Aim of the exercise >> From the listing below, copy out each line that contains the word "Martin" and leave out all other lines.

Dataset below:

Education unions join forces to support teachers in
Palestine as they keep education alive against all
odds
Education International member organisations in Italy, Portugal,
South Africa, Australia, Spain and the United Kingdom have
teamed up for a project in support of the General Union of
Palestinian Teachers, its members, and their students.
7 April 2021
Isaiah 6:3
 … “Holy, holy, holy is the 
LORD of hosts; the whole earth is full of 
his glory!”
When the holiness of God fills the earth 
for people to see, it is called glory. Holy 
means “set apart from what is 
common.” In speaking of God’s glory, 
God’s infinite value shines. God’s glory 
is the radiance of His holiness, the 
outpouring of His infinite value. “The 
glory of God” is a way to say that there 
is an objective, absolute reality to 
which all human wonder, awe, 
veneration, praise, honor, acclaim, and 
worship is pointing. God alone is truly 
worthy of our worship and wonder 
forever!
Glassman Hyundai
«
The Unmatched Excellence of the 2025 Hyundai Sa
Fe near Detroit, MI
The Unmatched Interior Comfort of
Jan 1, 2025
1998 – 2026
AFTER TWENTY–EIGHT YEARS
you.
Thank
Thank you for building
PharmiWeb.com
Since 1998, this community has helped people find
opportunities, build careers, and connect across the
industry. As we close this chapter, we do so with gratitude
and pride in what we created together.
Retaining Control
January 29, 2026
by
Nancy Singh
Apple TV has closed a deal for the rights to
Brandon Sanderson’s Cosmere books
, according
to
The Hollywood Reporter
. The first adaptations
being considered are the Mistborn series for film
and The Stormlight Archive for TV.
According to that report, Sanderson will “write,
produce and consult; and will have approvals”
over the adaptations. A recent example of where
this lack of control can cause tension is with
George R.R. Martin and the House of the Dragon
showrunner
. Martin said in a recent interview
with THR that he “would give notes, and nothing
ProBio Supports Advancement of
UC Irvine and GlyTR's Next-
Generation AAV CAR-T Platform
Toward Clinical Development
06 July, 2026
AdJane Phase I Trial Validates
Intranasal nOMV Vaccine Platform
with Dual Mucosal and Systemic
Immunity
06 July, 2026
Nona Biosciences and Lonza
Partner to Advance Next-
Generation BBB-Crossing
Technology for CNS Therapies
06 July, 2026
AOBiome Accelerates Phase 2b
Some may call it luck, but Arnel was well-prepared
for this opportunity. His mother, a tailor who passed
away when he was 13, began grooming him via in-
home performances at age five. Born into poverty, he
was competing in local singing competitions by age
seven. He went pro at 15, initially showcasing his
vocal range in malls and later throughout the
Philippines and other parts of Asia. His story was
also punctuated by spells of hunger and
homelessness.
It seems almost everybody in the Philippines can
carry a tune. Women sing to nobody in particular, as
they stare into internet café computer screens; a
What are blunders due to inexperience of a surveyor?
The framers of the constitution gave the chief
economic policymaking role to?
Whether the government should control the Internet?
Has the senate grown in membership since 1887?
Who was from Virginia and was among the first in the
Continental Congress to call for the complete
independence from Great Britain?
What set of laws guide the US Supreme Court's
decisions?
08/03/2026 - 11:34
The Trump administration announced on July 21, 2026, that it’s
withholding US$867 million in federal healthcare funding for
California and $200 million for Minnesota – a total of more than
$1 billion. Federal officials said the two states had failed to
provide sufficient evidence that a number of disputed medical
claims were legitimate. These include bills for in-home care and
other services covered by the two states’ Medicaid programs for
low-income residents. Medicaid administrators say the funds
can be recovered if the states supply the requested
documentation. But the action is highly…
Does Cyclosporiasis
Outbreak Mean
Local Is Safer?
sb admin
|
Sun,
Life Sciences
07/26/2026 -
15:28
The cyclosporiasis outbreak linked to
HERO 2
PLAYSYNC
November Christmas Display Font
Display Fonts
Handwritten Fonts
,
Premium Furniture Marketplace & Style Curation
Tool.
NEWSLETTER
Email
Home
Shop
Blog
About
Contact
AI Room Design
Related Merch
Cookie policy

End of Dataset.

Response to this exercise >>
George R.R. Martin and the House of the Dragon
. Martin said in a recent interview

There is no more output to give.